Données épidémiologiques cohérentes
En plaçant plusieurs groupes de souris adultes dans un environnement chaud, les scientifiques ont observé que si la taille des os restait inchangée, la résistance et la densité osseuses étaient largement améliorées. Ils ont ensuite répété leur expérience avec des souris après une ovariectomie modélisant l'ostéoporose post-ménauposique. «L'effet était très intéressant», déclare Claire Chevalier, alors chercheuse au laboratoire du professeur Trajkovski et premier auteur de ce travail.
« Le simple fait de réchauffer le cadre de vie de nos souris les a protégés de la perte osseuse typique de l'ostéoporose! »
Et les êtres humains? L'équipe de recherche a analysé les données épidémiologiques mondiales sur l'incidence de l'ostéoporose en relation avec la température moyenne, la latitude, la consommation de calcium et les niveaux de vitamine D. Fait intéressant, ils ont constaté que plus la température était élevée, moins il y avait de fractures de la hanche – l'une des principales conséquences de l'ostéoporose – quels que soient les autres facteurs. « Nous avons trouvé une corrélation claire entre la latitude géographique et les fractures de la hanche, ce qui signifie que dans les pays du nord, l'incidence est plus élevée que dans le sud plus chaud », explique Mirko Trajkovski. « Normaliser l'analyse des acteurs connus tels que la vitamine D ou le calcium n'a pas modifié cette corrélation. Cependant, lorsque nous avons exclu la température comme déterminant, la corrélation a été perdue. Cela ne veut pas dire que le calcium ou la vitamine D ne jouent pas un rôle rôle, seul ou en combinaison. Cependant, le facteur déterminant est la chaleur ou son absence. «
Comment le microbiote s'adapte
Spécialistes du microbiote, les scientifiques genevois ont voulu comprendre son rôle dans ces modifications métaboliques. Pour cela, ils ont transplanté le microbiote de souris vivant dans un environnement à 34 ° sur des souris ostéoporotiques, dont la qualité osseuse s'est rapidement améliorée.

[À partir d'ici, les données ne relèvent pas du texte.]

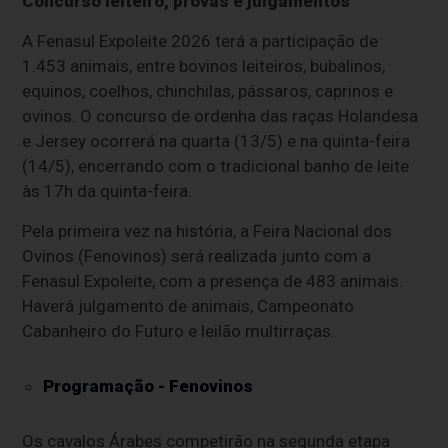
Concurso leiteiro, provas e julgamentos
A Fenasul Expoleite 2026 terá a participação de
1.453 animais, entre bovinos leiteiros, bubalinos,
equinos, coelhos, chinchilas, pássaros, caprinos e
ovinos. O concurso de ordenha das raças Holandesa
e Jersey ocorrerá na quarta (13/5) e na quinta-feira
(14/5), encerrando com o tradicional banho de leite
às 17h da quinta-feira.
Pela primeira vez na história, a Feira Nacional dos
Ovinos (Fenovinos) será realizada junto com a
Fenasul Expoleite, com a presença de 483 animais.
Haverá julgamento de animais, Campeonato
Cabanheiro do Futuro e leilão multirraças.
Programação - Fenovinos
Os cavalos Árabes competirão na segunda etapa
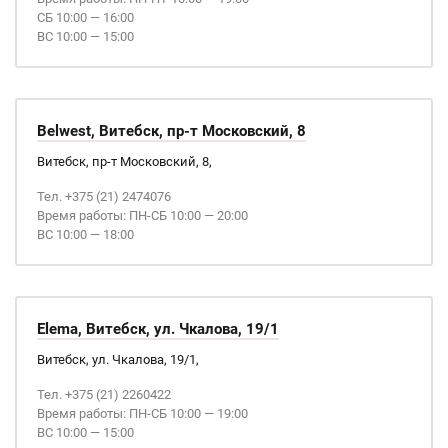
СБ 10:00 — 16:00
ВС 10:00 — 15:00
Belwest, Витебск, пр-т Московский, 8
Витебск, пр-т Московский, 8,
Тел. +375 (21) 2474076
Время работы: ПН-СБ 10:00 — 20:00
ВС 10:00 — 18:00
Elema, Витебск, ул. Чкалова, 19/1
Витебск, ул. Чкалова, 19/1,
Тел. +375 (21) 2260422
Время работы: ПН-СБ 10:00 — 19:00
ВС 10:00 — 15:00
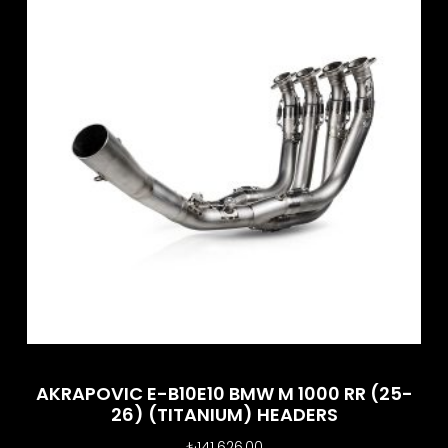
AKRAPOVIC E-B10E10 BMW M 1000 RR (25-
26) (TITANIUM) HEADERS
₺
141.626,00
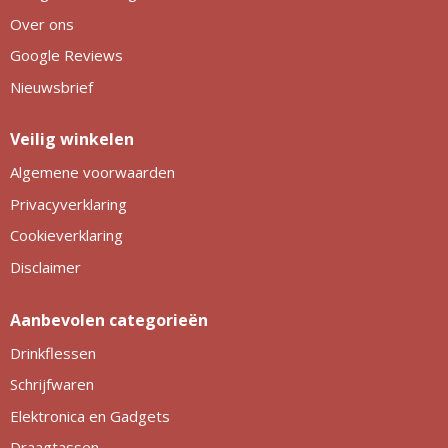
Over ons
Google Reviews
Nieuwsbrief
Veilig winkelen
Algemene voorwaarden
Privacyverklaring
Cookieverklaring
Disclaimer
Aanbevolen categorieën
Drinkflessen
Schrijfwaren
Elektronica en Gadgets
Draagtassen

«Ces résultats peuvent impliquer une extension de la règle d'Allen, suggérant des effets indépendants de l'allongement de la chaleur, qui favorisent principalement la densité osseuse et la résistance à l'âge adulte par le biais de modifications du microbiote», explique Mirko Trajkovski.
Grâce aux outils de métagénomique de pointe développés dans leur laboratoire, les scientifiques ont ensuite réussi à comprendre le rôle joué par le microbiote. Lorsqu'elle s'adapte à la chaleur, elle entraîne une perturbation de la synthèse et une dégradation des polyamines, molécules impliquées dans le vieillissement, et en particulier dans la santé osseuse.
«Avec la chaleur, la synthèse des polyamines augmente, tandis que leur dégradation est réduite. Elles affectent ainsi l'activité des ostéoblastes (les cellules qui construisent les os) et réduisent le nombre d'ostéoclastes (les cellules qui dégradent les os). Avec l'âge et la ménopause, le l'équilibre exquis entre l'activité des ostéoclastes et des ostéoblastes est perturbé », explique Claire Chevalier.
« Cependant, la chaleur, en agissant sur les polyamines, que nous avons trouvées en partie régulées par le microbiote, peut maintenir l'équilibre entre ces deux groupes cellulaires. » Ces données indiquent donc que l'exposition à la chaleur pourrait être une stratégie de prévention contre l'ostéoporose.
Développer de nouveaux traitements
L'influence du microbiote sur le métabolisme est mieux comprise. Cependant, afin de pouvoir utiliser ces connaissances pour développer des stratégies thérapeutiques, les scientifiques doivent identifier précisément le rôle de certaines bactéries dans des maladies particulières.
Dans le cadre de leurs travaux sur l'ostéoporose, l'équipe du professeur Trajkovski a pu identifier certaines bactéries importantes.
«Nous devons encore affiner nos analyses, mais notre objectif à relativement court terme serait d'identifier les bactéries candidates et de développer plusieurs« cocktails bactériens »pour traiter les troubles métaboliques et osseux, comme l'ostéoporose, mais aussi pour améliorer la sensibilité à l'insuline, par exemple. », concluent les auteurs.